» TASK DIRECTIONS: Of the records that follow, copy only the lines from the line containing "- **Found game" to the line containing "Some mysterious entitlement", both included, exactly as written.

________________________

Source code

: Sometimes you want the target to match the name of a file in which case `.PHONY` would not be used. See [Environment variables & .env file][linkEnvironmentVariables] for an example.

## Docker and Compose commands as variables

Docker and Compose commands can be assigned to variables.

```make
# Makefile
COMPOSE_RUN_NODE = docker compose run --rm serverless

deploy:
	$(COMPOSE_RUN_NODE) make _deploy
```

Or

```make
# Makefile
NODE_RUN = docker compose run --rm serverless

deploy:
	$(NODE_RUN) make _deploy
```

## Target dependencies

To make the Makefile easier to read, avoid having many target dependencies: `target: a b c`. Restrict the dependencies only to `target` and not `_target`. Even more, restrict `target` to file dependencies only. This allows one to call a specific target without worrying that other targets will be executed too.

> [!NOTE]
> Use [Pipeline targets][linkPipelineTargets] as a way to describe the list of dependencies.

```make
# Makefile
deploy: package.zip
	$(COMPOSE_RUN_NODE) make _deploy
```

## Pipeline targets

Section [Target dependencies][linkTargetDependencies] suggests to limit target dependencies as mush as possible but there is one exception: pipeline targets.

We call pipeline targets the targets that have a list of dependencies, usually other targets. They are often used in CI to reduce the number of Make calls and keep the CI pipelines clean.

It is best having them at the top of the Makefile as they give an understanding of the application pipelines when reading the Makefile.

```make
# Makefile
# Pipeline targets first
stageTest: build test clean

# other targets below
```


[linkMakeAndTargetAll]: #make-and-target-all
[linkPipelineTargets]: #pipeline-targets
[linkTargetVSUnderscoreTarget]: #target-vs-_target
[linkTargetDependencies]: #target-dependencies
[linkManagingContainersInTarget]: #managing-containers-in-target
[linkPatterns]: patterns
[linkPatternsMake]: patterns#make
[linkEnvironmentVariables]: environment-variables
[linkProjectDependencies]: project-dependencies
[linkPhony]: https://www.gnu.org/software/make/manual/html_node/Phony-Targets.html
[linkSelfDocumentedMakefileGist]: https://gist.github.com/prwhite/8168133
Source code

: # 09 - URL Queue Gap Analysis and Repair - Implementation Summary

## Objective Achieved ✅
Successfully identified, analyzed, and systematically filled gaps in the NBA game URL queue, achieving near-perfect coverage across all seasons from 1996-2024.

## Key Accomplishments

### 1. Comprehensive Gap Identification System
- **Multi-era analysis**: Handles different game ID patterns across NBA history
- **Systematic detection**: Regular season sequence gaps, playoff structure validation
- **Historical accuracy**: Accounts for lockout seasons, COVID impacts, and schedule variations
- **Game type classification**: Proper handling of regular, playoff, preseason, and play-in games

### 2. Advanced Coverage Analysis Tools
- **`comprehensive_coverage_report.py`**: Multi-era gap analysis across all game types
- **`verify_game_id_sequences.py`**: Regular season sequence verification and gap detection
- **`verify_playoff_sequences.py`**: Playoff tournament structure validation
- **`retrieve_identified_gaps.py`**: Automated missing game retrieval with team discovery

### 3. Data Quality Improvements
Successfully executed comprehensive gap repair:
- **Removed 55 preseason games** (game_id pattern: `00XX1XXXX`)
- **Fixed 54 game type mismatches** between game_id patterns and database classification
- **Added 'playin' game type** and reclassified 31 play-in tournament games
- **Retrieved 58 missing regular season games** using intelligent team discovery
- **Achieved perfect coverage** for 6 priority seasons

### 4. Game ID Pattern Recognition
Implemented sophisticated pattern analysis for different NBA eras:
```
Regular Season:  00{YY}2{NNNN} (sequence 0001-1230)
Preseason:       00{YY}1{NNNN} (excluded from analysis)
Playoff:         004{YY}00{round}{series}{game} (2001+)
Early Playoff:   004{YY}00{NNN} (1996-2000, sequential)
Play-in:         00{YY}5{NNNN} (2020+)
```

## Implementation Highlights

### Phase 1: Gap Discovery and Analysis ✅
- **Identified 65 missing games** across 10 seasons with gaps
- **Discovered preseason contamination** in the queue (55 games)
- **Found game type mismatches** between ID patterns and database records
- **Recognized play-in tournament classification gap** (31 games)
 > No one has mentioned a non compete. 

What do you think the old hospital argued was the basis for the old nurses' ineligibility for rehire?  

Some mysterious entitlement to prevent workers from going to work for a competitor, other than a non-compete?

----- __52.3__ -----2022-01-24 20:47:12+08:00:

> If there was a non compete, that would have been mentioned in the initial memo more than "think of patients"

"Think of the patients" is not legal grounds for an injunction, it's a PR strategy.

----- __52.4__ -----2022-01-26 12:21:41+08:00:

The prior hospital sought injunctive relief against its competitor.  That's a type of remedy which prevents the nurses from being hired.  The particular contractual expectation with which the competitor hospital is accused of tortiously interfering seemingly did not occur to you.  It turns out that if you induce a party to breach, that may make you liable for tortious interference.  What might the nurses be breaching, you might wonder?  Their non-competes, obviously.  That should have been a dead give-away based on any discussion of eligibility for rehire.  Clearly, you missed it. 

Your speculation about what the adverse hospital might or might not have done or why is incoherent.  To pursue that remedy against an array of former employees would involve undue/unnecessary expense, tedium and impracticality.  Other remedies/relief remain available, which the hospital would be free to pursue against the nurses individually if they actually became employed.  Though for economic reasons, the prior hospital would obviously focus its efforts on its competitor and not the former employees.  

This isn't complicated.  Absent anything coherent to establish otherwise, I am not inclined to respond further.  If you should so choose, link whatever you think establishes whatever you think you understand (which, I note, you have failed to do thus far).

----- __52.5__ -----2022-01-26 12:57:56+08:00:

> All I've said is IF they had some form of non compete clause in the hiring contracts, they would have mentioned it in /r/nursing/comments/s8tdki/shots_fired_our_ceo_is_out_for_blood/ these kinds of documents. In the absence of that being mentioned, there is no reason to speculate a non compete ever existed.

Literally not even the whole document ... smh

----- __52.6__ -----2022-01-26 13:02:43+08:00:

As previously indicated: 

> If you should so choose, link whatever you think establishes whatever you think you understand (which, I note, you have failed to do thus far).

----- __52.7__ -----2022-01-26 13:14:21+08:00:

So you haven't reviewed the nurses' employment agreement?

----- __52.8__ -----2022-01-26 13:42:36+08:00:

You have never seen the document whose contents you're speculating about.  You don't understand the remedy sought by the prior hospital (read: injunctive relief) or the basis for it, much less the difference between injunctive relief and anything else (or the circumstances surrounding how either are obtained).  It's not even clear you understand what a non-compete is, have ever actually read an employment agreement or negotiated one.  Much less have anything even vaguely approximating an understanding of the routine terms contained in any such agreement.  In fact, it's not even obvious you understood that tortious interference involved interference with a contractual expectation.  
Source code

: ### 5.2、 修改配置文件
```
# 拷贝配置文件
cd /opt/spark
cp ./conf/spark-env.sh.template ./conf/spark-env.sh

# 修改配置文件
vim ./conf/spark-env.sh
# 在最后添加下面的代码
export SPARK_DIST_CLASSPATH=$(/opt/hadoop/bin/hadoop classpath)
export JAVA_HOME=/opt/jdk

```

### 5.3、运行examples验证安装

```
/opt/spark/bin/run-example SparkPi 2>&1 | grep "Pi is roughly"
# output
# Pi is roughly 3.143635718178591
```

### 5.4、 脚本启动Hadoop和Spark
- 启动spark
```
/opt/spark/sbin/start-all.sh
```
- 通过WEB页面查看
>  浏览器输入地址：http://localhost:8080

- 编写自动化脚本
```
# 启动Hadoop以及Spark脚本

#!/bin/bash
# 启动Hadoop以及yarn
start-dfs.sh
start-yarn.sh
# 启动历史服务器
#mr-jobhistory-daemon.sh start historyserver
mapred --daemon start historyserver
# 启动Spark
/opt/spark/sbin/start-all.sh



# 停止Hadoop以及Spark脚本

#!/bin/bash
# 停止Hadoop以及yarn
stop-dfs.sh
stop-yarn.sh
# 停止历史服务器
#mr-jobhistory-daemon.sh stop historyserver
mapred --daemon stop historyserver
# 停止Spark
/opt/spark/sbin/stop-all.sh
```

________________________

» ANSWER SPACE:
- **Found game type mismatches** between ID patterns and database records
- **Recognized play-in tournament classification gap** (31 games)
 > No one has mentioned a non compete. 

What do you think the old hospital argued was the basis for the old nurses' ineligibility for rehire?  

Some mysterious entitlement to prevent workers from going to work for a competitor, other than a non-compete?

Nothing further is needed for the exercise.